The philosophy of Vedanta is a living, growing, prospering, all-encompassing fountain of inspiration for all humanity. When you take a bath in it, you come out refreshed as from the cool waters of the Ganga. Such is Vedanta, like nectar that you drink, so energising and enlivening and tasty. Once you taste it, you will not leave it, such is the Vedanta philosophy, which will fill you with immense satisfaction and delight. When that is lived, you spread an aura around you. You become an embodiment of peace and happiness, and there is joy in your face. You do not go with a melancholy look; you laugh and smile always. Why should you not smile when God is there? As a poet put it, “God is in heaven and all is well with the world.” If God is there, everything should be all right. To complain about the world is to complain about the discomfiture of God’s creation itself. We do not understand the mysteries of God and so we make complaints against the world, against creation, and sometimes curse even God Himself in our ignorance.
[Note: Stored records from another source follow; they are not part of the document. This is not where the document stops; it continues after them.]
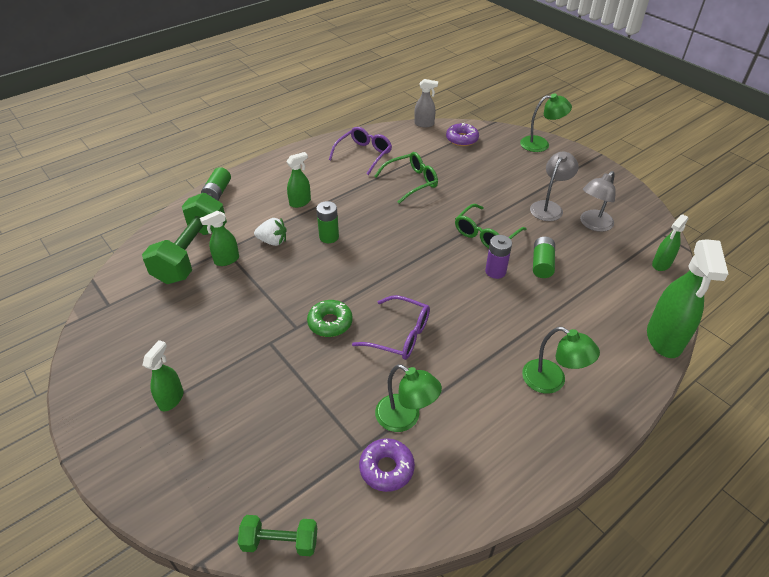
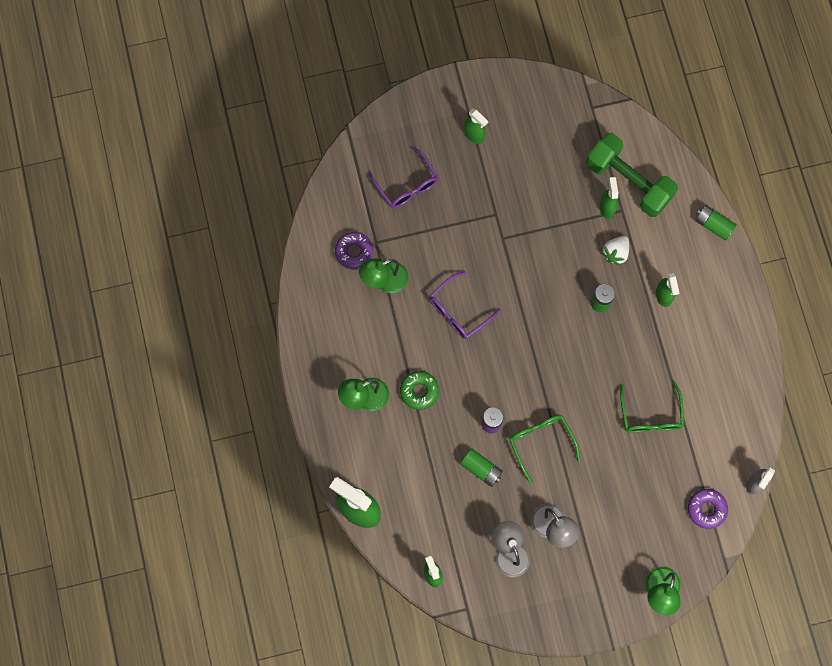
camera: 115 degrees right, 30 degrees up
(280, 542) = (338, 173): green dumbbell -> none
(330, 323) = (495, 265): green donut -> green donut (419, 391)
(363, 155) = (720, 389): purple glasses -> purple glasses (406, 184)

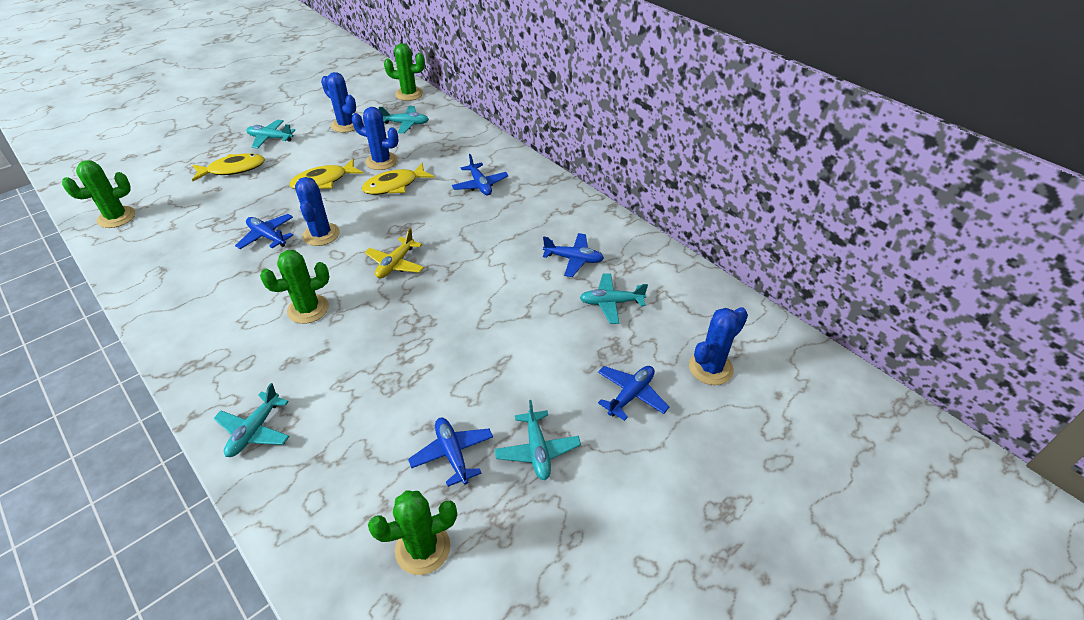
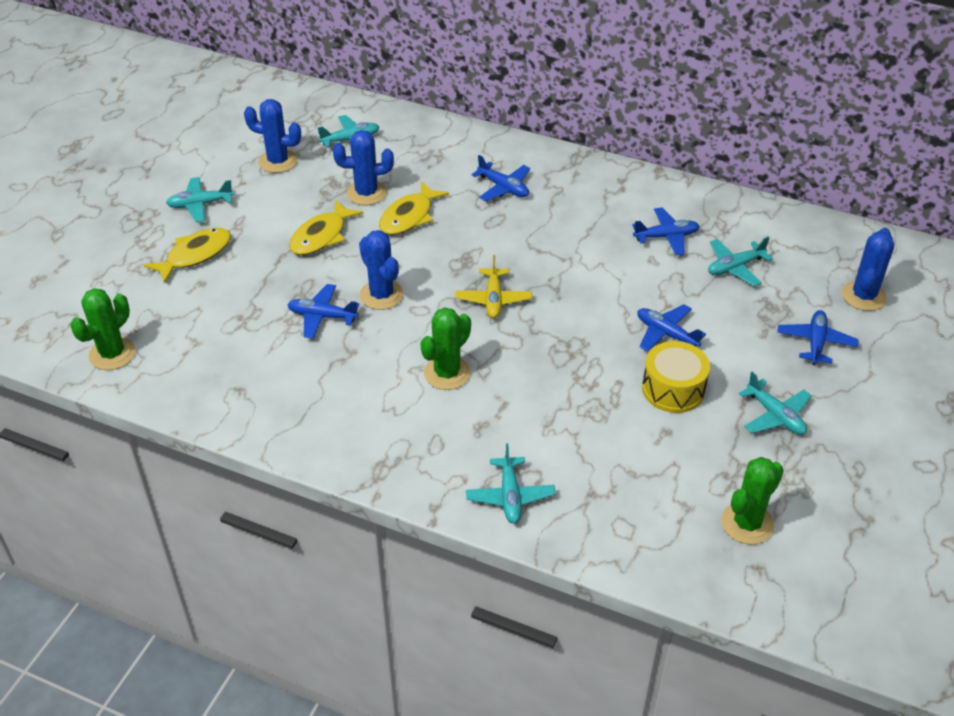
camera: 25 degrees left, 0 degrees up
(409, 94) = (317, 101): green cactus -> none
(452, 454) = (707, 446): blue plane -> blue plane (666, 334)
(468, 389) = (673, 389): none -> yellow drum

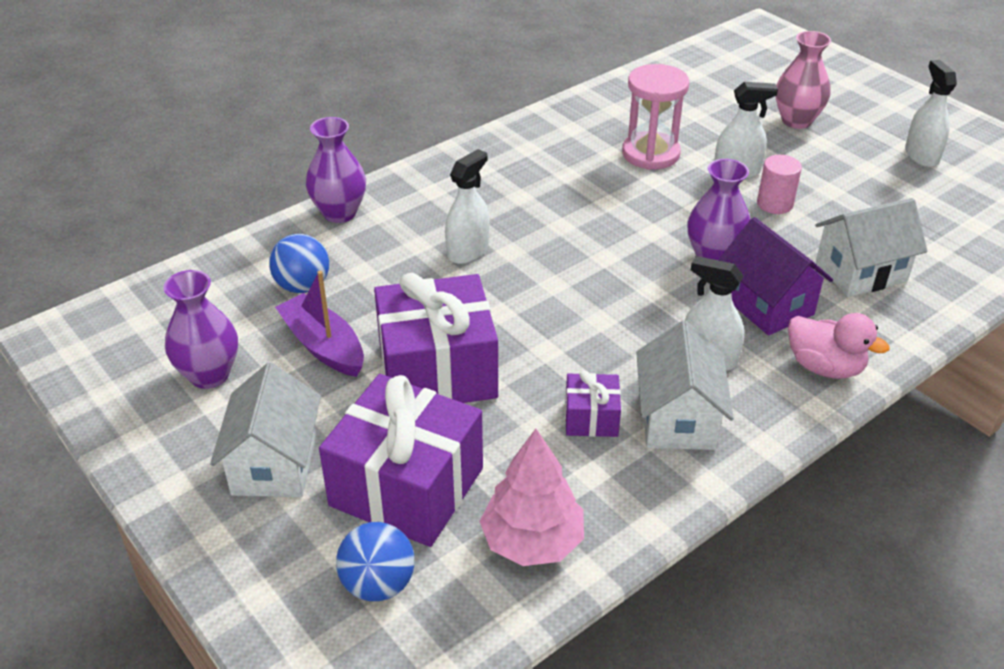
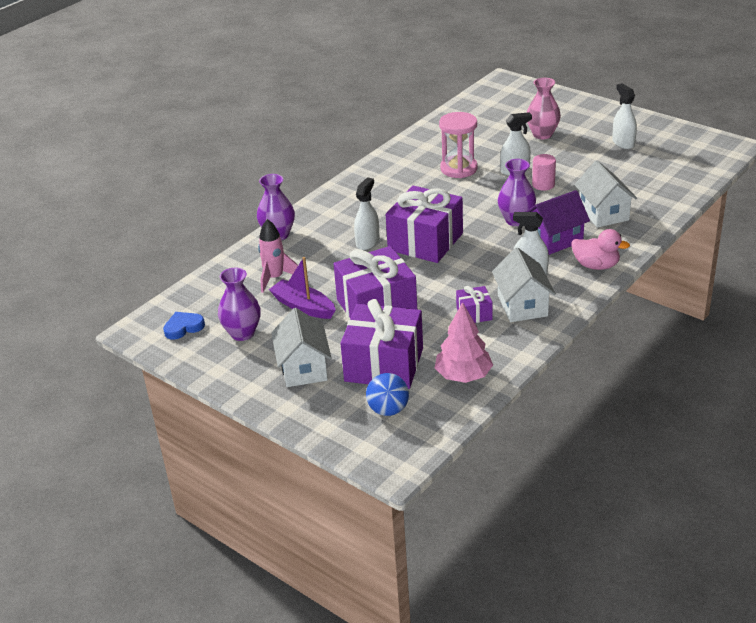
camera: 10 degrees left, 5 degrees down
(127, 345) = (183, 327): none -> blue heart
(302, 286) = (275, 278): blue ball -> pink rocket
(557, 267) = (425, 241): none -> purple gift
(767, 305) = (554, 240): purple house -> purple house turned 75 degrees counterclockwise
(860, 272) = (603, 213): white house -> white house turned 75 degrees counterclockwise

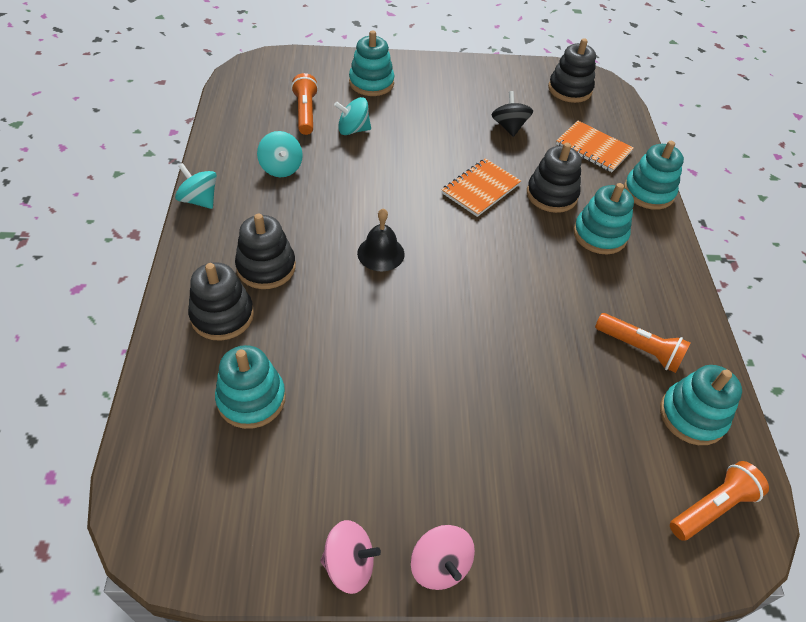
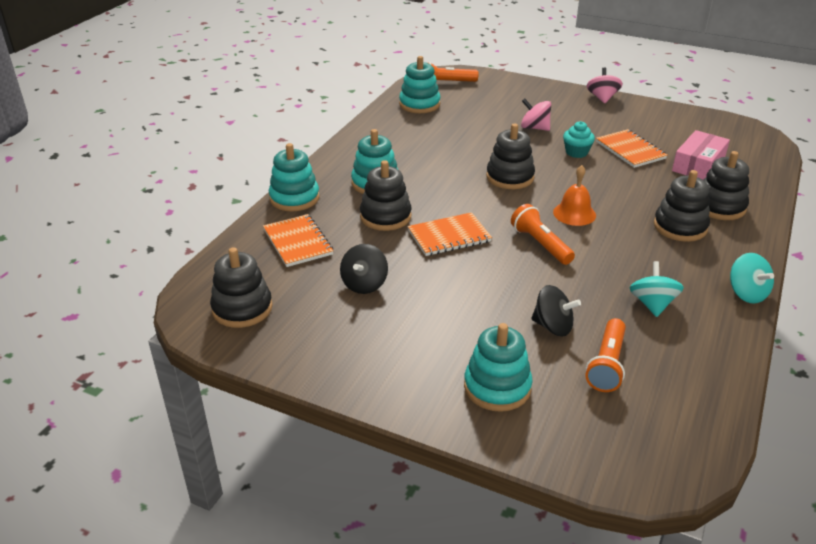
camera: 150 degrees left, 15 degrees down
(251, 399) = (698, 165): turquoise stacking toy -> pink box
(349, 564) = (649, 107): pink spinning top -> pink spinning top (534, 128)
(350, 402) = (630, 150): none -> orange notebook
(353, 130) = (553, 326): turquoise spinning top -> black spinning top
(381, 253) = (574, 213): black bell -> orange bell
(420, 370) = (576, 152): none -> turquoise cupcake
(474, 290) = (510, 177): none -> black stacking toy
(639, 349) = (419, 130): orange flashlight -> orange flashlight (540, 244)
So the living of the Vedanta, the living of the philosophy which is yoga, is the spreading of an aura and lustre of spirituality wherever you are and wherever you go. To speak kindly, to speak sweetly, to speak moderately, to think rightly and to live wisely, this is yoga, this is Vedanta.

It is very difficult to understand the great purpose which Gurudev Sri Swami Sivanandaji Maharaj had in his mind, and the more we think of him, the more we admire him and the more we wish that he was here in this world today, at this moment. We never tired of his presence, and the more we were with him the more we wished to be with him. The more we think of him today and recall the glorious past of our having lived with him, the more we feel small before that magnificent towering stature of his personality and that grand philosophy and the grand practice and technique of living which he instituted and taught to mankind.

Swami Sivananda’s name shall ever remain immortal like that of Vyasa and Bhagavan Sri Krishna, and to be worthy disciples of such a great man and master and adept, we should follow meticulously that definition of his disciple which he himself gave us: “My disciple never complains. My disciple never weeps or cries. My disciple never asks. My disciple is satisfied with everything. My disciple is happy. My disciple gives, and does not take. He remembers always that God-realisation is the goal of life.” May we all be such disciples. May God bless us.